Per la Pma, dobbiamo attendere che la Consulta si pronunci sull’ultimo quesito in merito alla liceità o meno della fecondazione assistita eterologa. E poi non vedo altra strada che quella di ricomporre il mosaico ormai frantumato della legge 40 con una nuova legge. Il lavoro della magistratura ha dimostrato come moltissimi principi cardinali di quella legge siano stati di fatto cancellati perché anticostituzionali.

E sui sistemi di controllo?

Ci sono, ma sono frammentati. Manca soprattutto il vincolo di legge di verifica prima dell’inizio di un’attività, fatta eccezione come dicevo per la chirurgia dei trapianti. In più il Lazio è l’unica Regione che non ha mai ottemperato alla richiesta di autorizzazione dei 51 centri di fecondazione prevista dalla legge.

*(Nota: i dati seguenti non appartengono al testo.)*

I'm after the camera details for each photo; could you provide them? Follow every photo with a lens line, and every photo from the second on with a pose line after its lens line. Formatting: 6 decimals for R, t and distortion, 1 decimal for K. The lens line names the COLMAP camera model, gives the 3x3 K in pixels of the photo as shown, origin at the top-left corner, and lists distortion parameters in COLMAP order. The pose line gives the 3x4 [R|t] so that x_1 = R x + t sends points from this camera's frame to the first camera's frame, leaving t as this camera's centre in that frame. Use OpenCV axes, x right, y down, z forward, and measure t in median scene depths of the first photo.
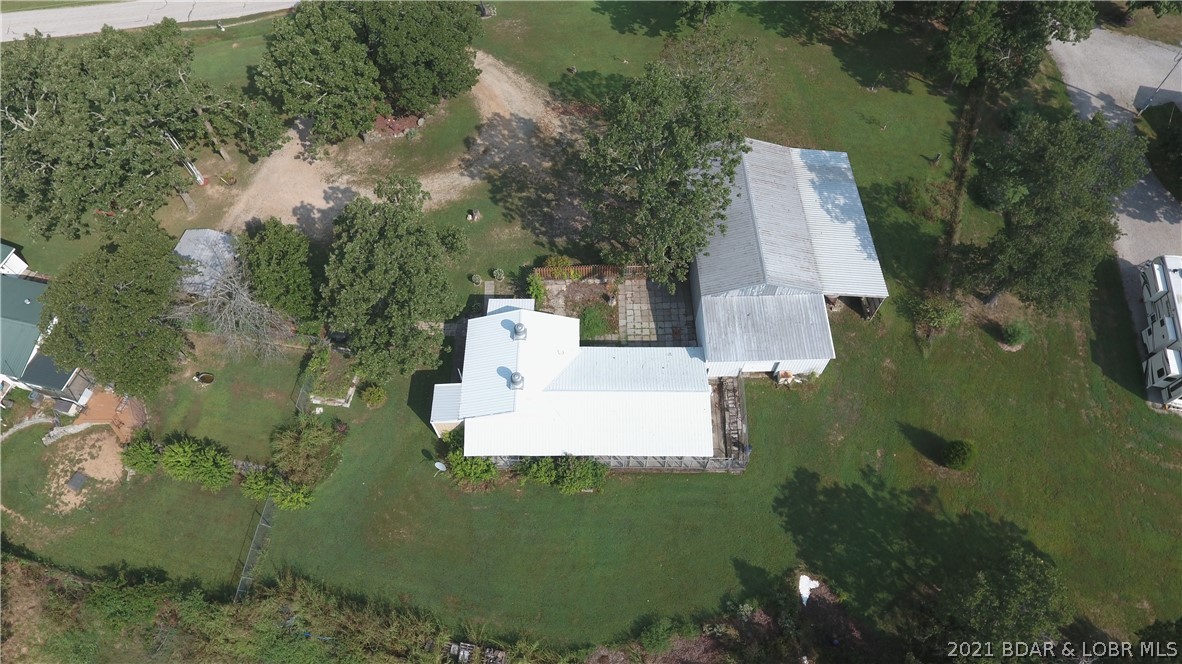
lens RADIAL K [[711.5, 0, 585.4], [0, 711.5, 329.0], [0, 0, 1]] dist [0.017515, -0.000827]
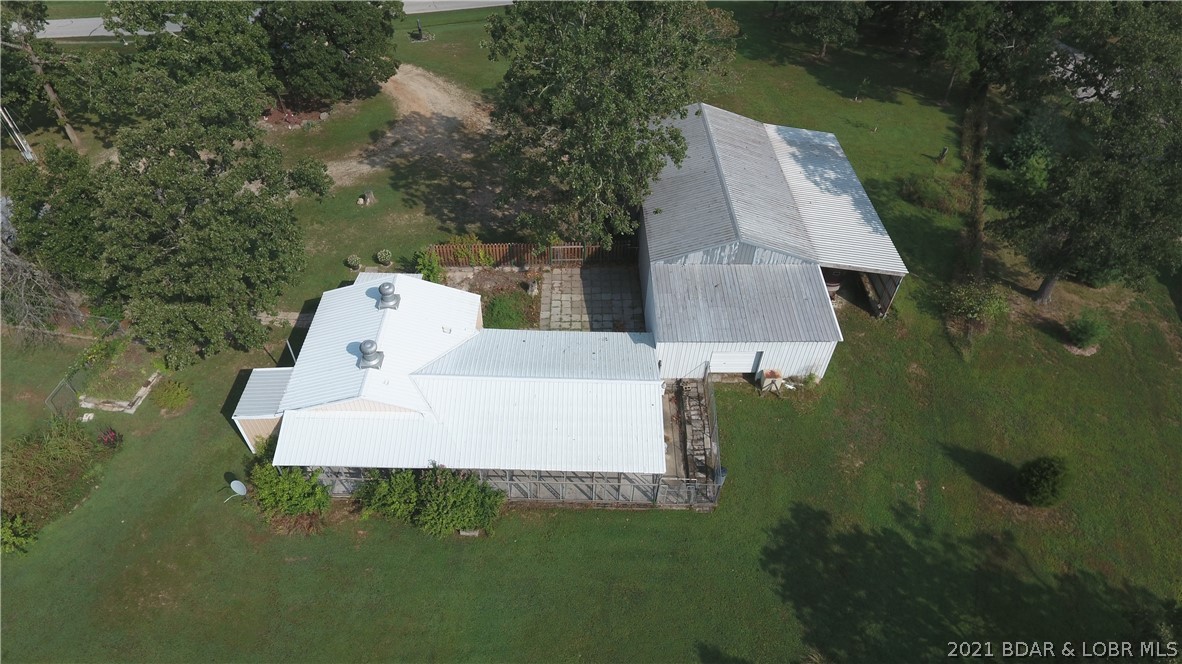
lens RADIAL K [[703.0, 0, 580.9], [0, 703.0, 331.2], [0, 0, 1]] dist [0.004911, 0.000203]
pose [[0.999458, 0.026797, 0.019112, 0.078817], [-0.021450, 0.970708, -0.239303, 0.185053], [-0.024965, 0.238763, 0.970757, 0.321492]]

Doveva succedere la tragedia per una svolta?

Il lavoro delle procure, dei magistrati, della commissione di inchiesta e dei Nas è importantissimo. Ma sono attività che arrivano quando il dramma ormai è avvenuto. L’Air Liquide ha stabilito di iniziare nel 2004 l’attività di Pma e ha comunicato alla regione l’inizio attività e i suoi requisiti. Da allora sono passate tre amministrazioni regionali: e nessuna ha fatto i controlli. Dopo l’incidente al San Filippo Neri leggiamo ora che la Polverini sta “formando gli ispettori”. Converrebbe forse che chiedesse all’Istituto Superiore di Sanità o ad altre regioni di darle il personale adeguato per fare l’accreditamento.